INSTRUCTIONS TO FOLLOW: Return the listing below word for word, omitting the pictures.

──────── RECORDED INFORMATION ────────

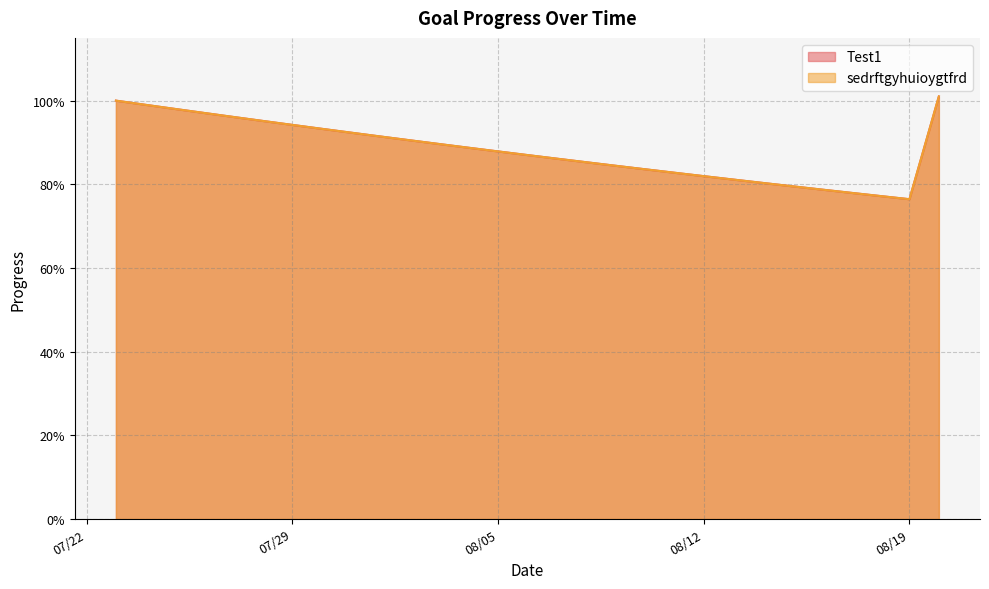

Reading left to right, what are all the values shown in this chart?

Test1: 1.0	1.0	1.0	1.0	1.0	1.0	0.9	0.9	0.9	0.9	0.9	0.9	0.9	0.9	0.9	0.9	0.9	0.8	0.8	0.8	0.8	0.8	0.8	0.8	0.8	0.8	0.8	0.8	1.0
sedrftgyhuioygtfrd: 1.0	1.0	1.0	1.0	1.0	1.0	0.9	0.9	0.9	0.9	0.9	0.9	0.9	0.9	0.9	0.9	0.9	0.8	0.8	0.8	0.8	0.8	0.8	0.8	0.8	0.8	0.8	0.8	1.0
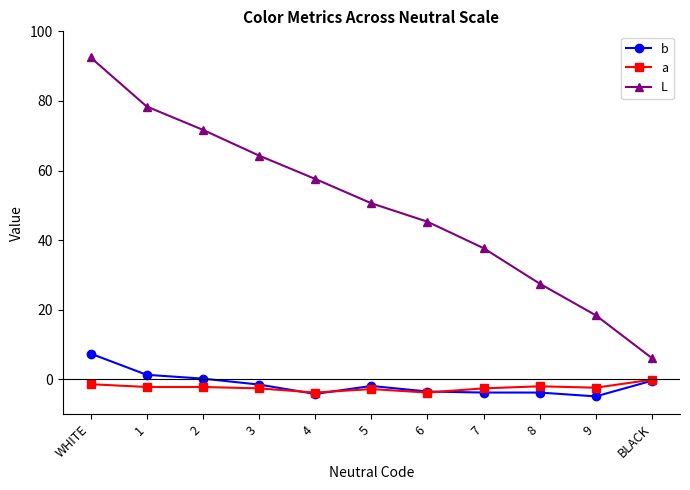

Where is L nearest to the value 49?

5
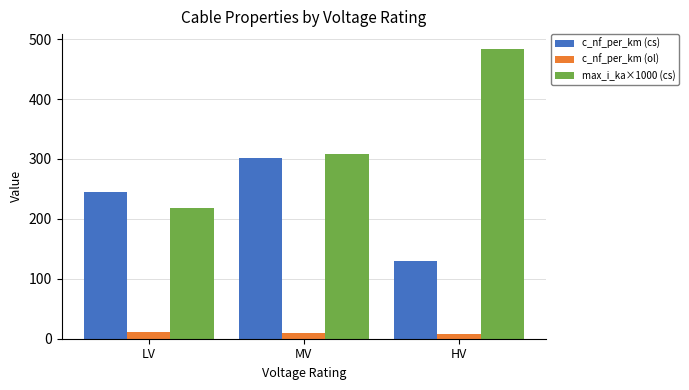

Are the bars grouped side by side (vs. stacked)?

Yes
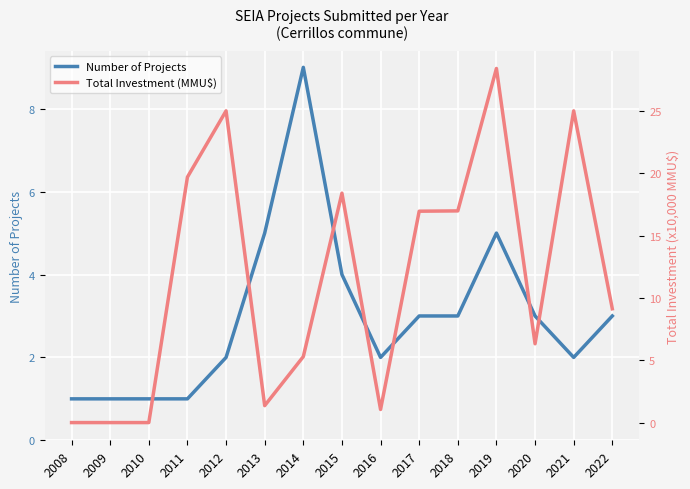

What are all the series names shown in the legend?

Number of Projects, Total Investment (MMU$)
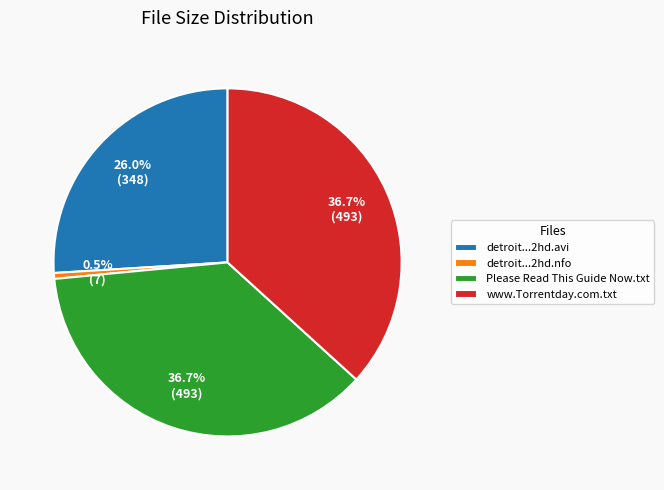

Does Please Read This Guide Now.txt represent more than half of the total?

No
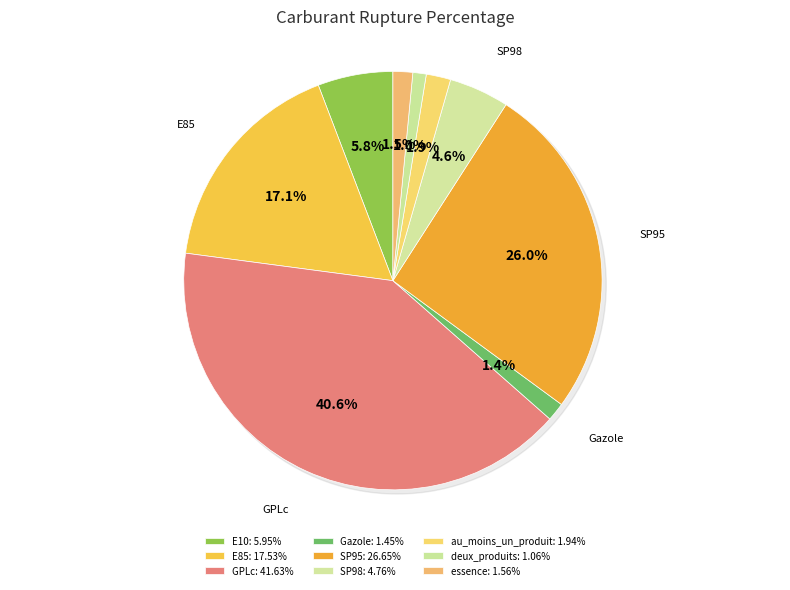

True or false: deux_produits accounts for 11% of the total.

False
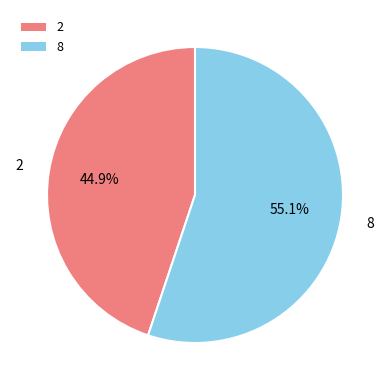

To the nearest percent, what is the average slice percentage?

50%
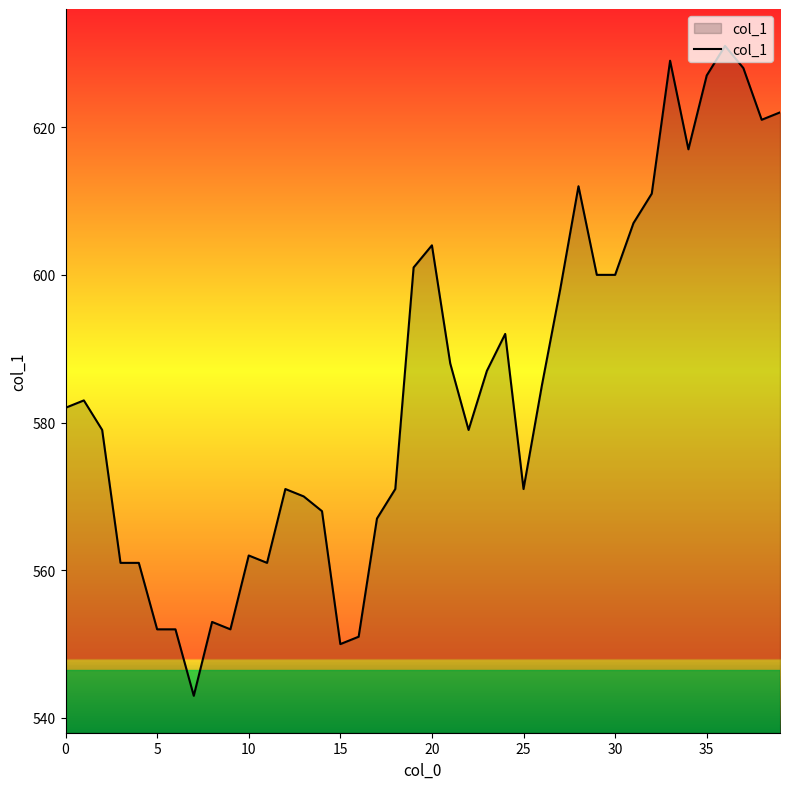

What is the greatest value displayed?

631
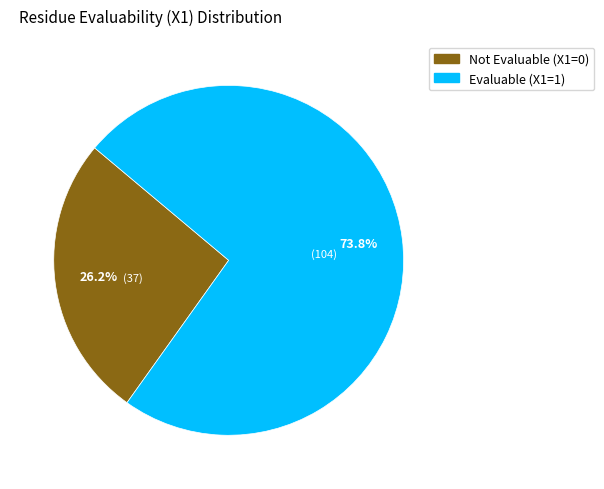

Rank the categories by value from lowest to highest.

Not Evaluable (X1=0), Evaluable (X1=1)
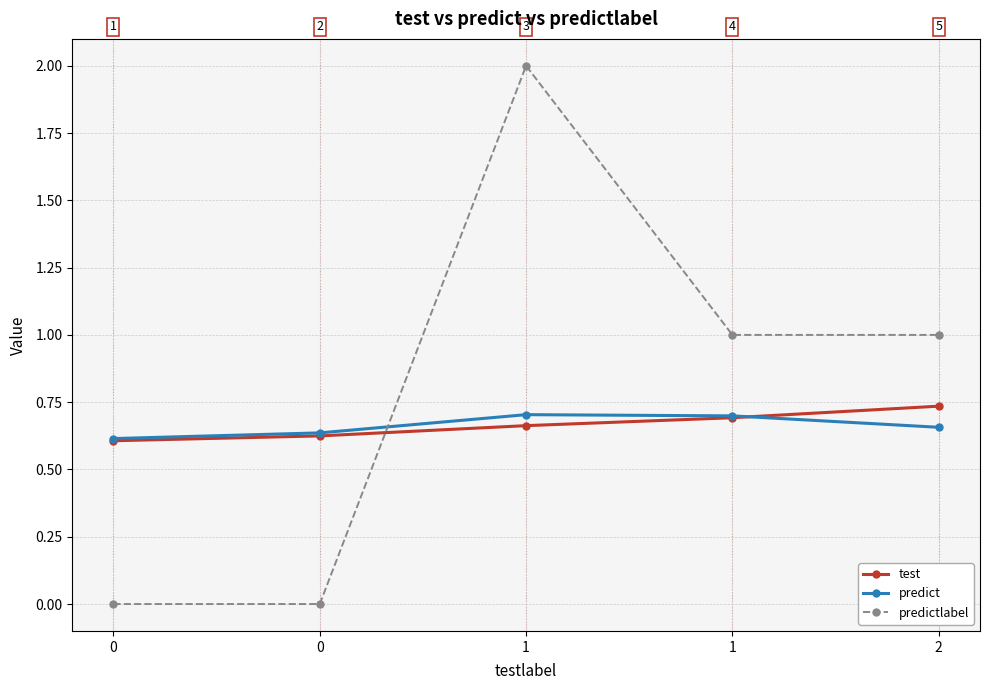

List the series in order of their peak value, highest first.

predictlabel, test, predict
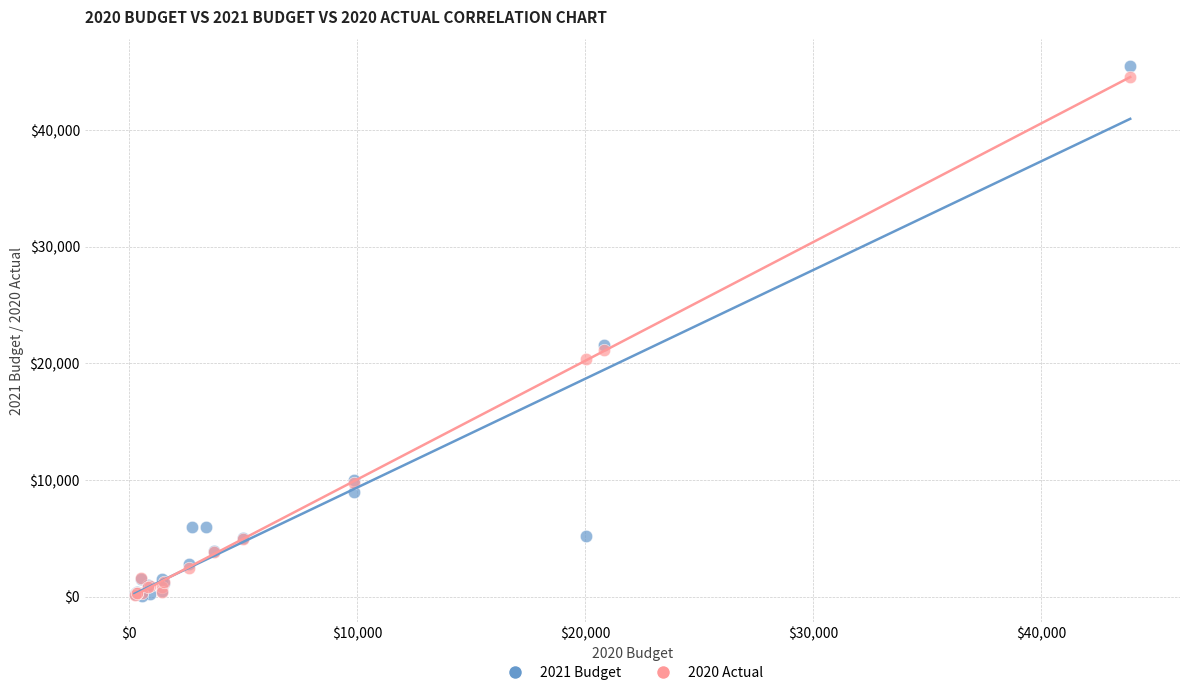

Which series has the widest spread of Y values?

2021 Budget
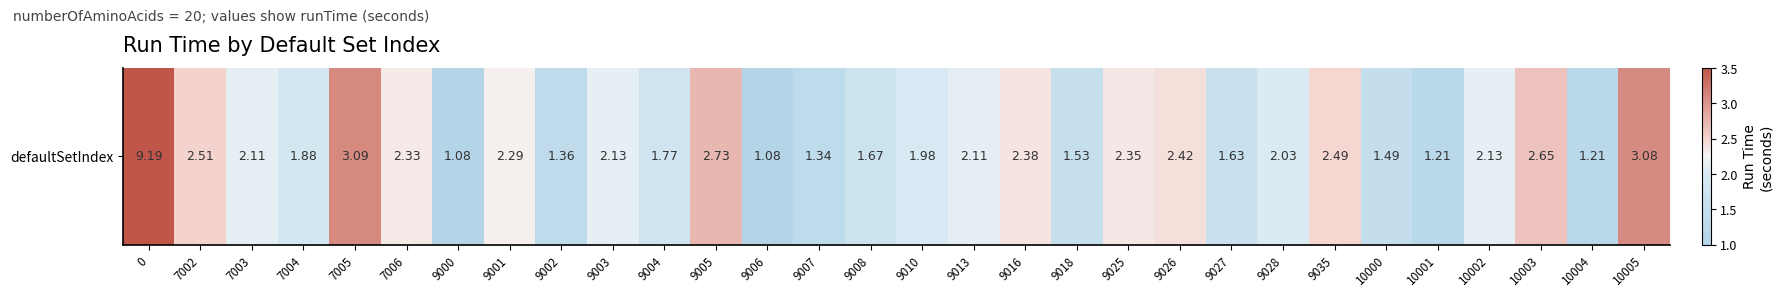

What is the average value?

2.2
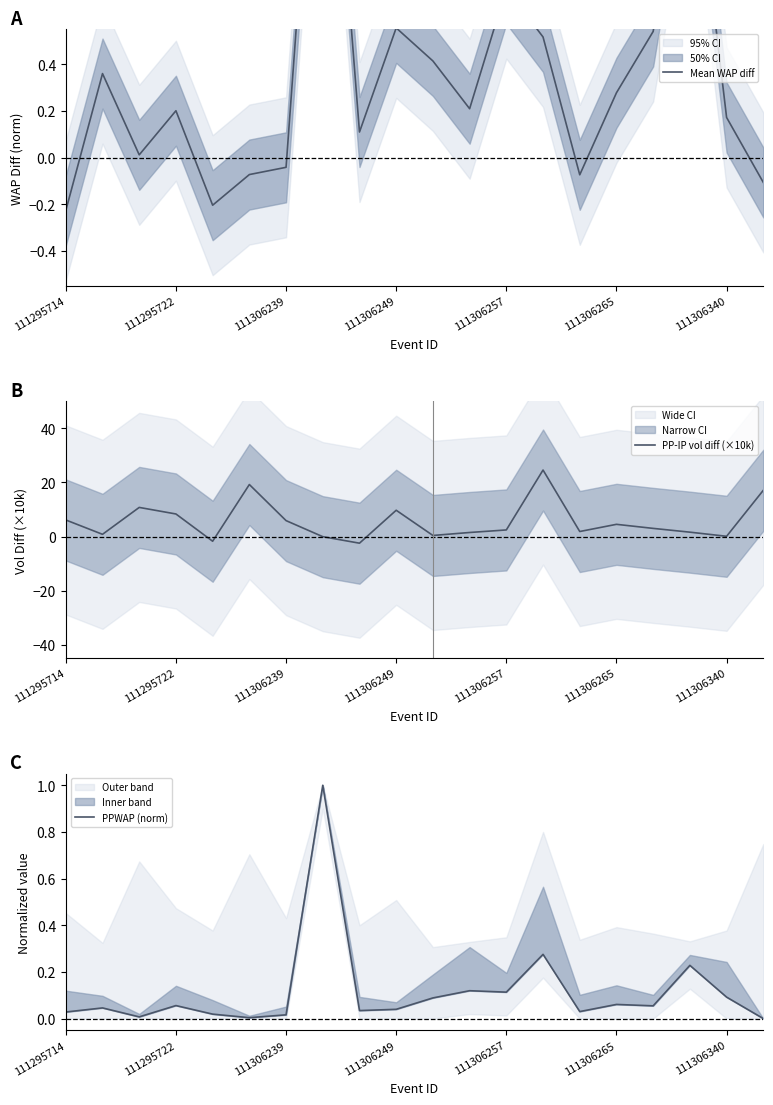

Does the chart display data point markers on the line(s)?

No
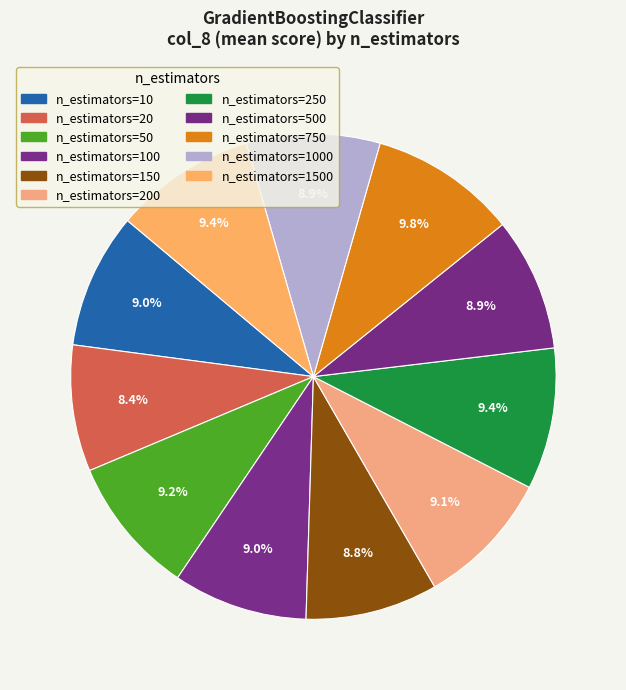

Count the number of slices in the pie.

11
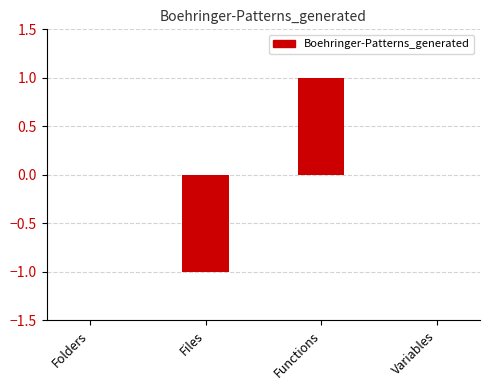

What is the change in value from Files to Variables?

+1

────────

TASK RESPONSE:
Reading left to right, what are all the values shown in this chart?

Test1: 1.0	1.0	1.0	1.0	1.0	1.0	0.9	0.9	0.9	0.9	0.9	0.9	0.9	0.9	0.9	0.9	0.9	0.8	0.8	0.8	0.8	0.8	0.8	0.8	0.8	0.8	0.8	0.8	1.0
sedrftgyhuioygtfrd: 1.0	1.0	1.0	1.0	1.0	1.0	0.9	0.9	0.9	0.9	0.9	0.9	0.9	0.9	0.9	0.9	0.9	0.8	0.8	0.8	0.8	0.8	0.8	0.8	0.8	0.8	0.8	0.8	1.0

Where is L nearest to the value 49?

5

Are the bars grouped side by side (vs. stacked)?

Yes

What are all the series names shown in the legend?

Number of Projects, Total Investment (MMU$)

Does Please Read This Guide Now.txt represent more than half of the total?

No

True or false: deux_produits accounts for 11% of the total.

False

To the nearest percent, what is the average slice percentage?

50%

What is the greatest value displayed?

631

Rank the categories by value from lowest to highest.

Not Evaluable (X1=0), Evaluable (X1=1)

List the series in order of their peak value, highest first.

predictlabel, test, predict

Which series has the widest spread of Y values?

2021 Budget

What is the average value?

2.2

Does the chart display data point markers on the line(s)?

No

Count the number of slices in the pie.

11

What is the change in value from Files to Variables?

+1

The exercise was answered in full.